[Exercise description]
Reproduce each entry below exactly, without omitting any.
--*--
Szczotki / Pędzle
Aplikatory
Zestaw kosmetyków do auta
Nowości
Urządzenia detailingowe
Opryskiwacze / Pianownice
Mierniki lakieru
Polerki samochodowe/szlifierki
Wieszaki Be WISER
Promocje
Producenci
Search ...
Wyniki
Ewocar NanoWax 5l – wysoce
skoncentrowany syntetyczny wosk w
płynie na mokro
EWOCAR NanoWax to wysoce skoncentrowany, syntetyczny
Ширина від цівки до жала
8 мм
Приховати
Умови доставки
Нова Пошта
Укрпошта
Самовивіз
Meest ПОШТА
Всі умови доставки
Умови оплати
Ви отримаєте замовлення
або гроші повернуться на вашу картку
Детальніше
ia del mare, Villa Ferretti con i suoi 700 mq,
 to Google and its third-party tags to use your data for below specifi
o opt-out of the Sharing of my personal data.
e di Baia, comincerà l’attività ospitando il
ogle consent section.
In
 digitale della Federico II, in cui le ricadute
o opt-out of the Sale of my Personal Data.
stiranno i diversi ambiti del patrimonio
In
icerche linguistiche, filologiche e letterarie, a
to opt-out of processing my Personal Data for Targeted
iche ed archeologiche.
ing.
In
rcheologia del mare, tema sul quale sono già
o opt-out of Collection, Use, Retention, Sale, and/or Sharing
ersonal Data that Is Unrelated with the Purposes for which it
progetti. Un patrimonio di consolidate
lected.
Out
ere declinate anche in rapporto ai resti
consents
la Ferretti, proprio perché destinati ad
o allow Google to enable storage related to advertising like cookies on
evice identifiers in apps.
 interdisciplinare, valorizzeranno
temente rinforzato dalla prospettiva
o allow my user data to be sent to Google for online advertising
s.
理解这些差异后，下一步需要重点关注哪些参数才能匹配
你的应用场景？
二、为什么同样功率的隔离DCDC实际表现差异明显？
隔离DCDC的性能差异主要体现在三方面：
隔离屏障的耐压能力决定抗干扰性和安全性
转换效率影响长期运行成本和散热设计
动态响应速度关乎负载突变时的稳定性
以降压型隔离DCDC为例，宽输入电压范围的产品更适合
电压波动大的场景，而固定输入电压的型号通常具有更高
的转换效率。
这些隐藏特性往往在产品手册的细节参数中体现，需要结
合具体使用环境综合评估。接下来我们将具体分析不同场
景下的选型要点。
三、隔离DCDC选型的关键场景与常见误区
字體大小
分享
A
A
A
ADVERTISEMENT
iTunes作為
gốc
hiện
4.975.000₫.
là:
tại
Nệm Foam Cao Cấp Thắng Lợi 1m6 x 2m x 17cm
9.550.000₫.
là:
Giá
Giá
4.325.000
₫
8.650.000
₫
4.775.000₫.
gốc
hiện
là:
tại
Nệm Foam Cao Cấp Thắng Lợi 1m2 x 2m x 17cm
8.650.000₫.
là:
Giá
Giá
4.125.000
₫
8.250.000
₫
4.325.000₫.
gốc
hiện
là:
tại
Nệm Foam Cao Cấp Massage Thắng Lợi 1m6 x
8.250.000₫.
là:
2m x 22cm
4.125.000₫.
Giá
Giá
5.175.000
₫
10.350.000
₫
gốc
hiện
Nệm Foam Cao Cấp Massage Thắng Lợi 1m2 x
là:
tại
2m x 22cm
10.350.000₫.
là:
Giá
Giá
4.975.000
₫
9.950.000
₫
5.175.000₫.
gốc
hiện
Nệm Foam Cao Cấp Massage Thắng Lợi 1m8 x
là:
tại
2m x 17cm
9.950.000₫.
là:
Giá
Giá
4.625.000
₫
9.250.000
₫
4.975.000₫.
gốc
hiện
--*--
[Completed exercise]
Szczotki / Pędzle
Aplikatory
Zestaw kosmetyków do auta
Nowości
Urządzenia detailingowe
Opryskiwacze / Pianownice
Mierniki lakieru
Polerki samochodowe/szlifierki
Wieszaki Be WISER
Promocje
Producenci
Search ...
Wyniki
Ewocar NanoWax 5l – wysoce
skoncentrowany syntetyczny wosk w
płynie na mokro
EWOCAR NanoWax to wysoce skoncentrowany, syntetyczny
Ширина від цівки до жала
8 мм
Приховати
Умови доставки
Нова Пошта
Укрпошта
Самовивіз
Meest ПОШТА
Всі умови доставки
Умови оплати
Ви отримаєте замовлення
або гроші повернуться на вашу картку
Детальніше
ia del mare, Villa Ferretti con i suoi 700 mq,
 to Google and its third-party tags to use your data for below specifi
o opt-out of the Sharing of my personal data.
e di Baia, comincerà l’attività ospitando il
ogle consent section.
In
 digitale della Federico II, in cui le ricadute
o opt-out of the Sale of my Personal Data.
stiranno i diversi ambiti del patrimonio
In
icerche linguistiche, filologiche e letterarie, a
to opt-out of processing my Personal Data for Targeted
iche ed archeologiche.
ing.
In
rcheologia del mare, tema sul quale sono già
o opt-out of Collection, Use, Retention, Sale, and/or Sharing
ersonal Data that Is Unrelated with the Purposes for which it
progetti. Un patrimonio di consolidate
lected.
Out
ere declinate anche in rapporto ai resti
consents
la Ferretti, proprio perché destinati ad
o allow Google to enable storage related to advertising like cookies on
evice identifiers in apps.
 interdisciplinare, valorizzeranno
temente rinforzato dalla prospettiva
o allow my user data to be sent to Google for online advertising
s.
理解这些差异后，下一步需要重点关注哪些参数才能匹配
你的应用场景？
二、为什么同样功率的隔离DCDC实际表现差异明显？
隔离DCDC的性能差异主要体现在三方面：
隔离屏障的耐压能力决定抗干扰性和安全性
转换效率影响长期运行成本和散热设计
动态响应速度关乎负载突变时的稳定性
以降压型隔离DCDC为例，宽输入电压范围的产品更适合
电压波动大的场景，而固定输入电压的型号通常具有更高
的转换效率。
这些隐藏特性往往在产品手册的细节参数中体现，需要结
合具体使用环境综合评估。接下来我们将具体分析不同场
景下的选型要点。
三、隔离DCDC选型的关键场景与常见误区
字體大小
分享
A
A
A
ADVERTISEMENT
iTunes作為
gốc
hiện
4.975.000₫.
là:
tại
Nệm Foam Cao Cấp Thắng Lợi 1m6 x 2m x 17cm
9.550.000₫.
là:
Giá
Giá
4.325.000
₫
8.650.000
₫
4.775.000₫.
gốc
hiện
là:
tại
Nệm Foam Cao Cấp Thắng Lợi 1m2 x 2m x 17cm
8.650.000₫.
là:
Giá
Giá
4.125.000
₫
8.250.000
₫
4.325.000₫.
gốc
hiện
là:
tại
Nệm Foam Cao Cấp Massage Thắng Lợi 1m6 x
8.250.000₫.
là:
2m x 22cm
4.125.000₫.
Giá
Giá
5.175.000
₫
10.350.000
₫
gốc
hiện
Nệm Foam Cao Cấp Massage Thắng Lợi 1m2 x
là:
tại
2m x 22cm
10.350.000₫.
là:
Giá
Giá
4.975.000
₫
9.950.000
₫
5.175.000₫.
gốc
hiện
Nệm Foam Cao Cấp Massage Thắng Lợi 1m8 x
là:
tại
2m x 17cm
9.950.000₫.
là:
Giá
Giá
4.625.000
₫
9.250.000
₫
4.975.000₫.
gốc
hiện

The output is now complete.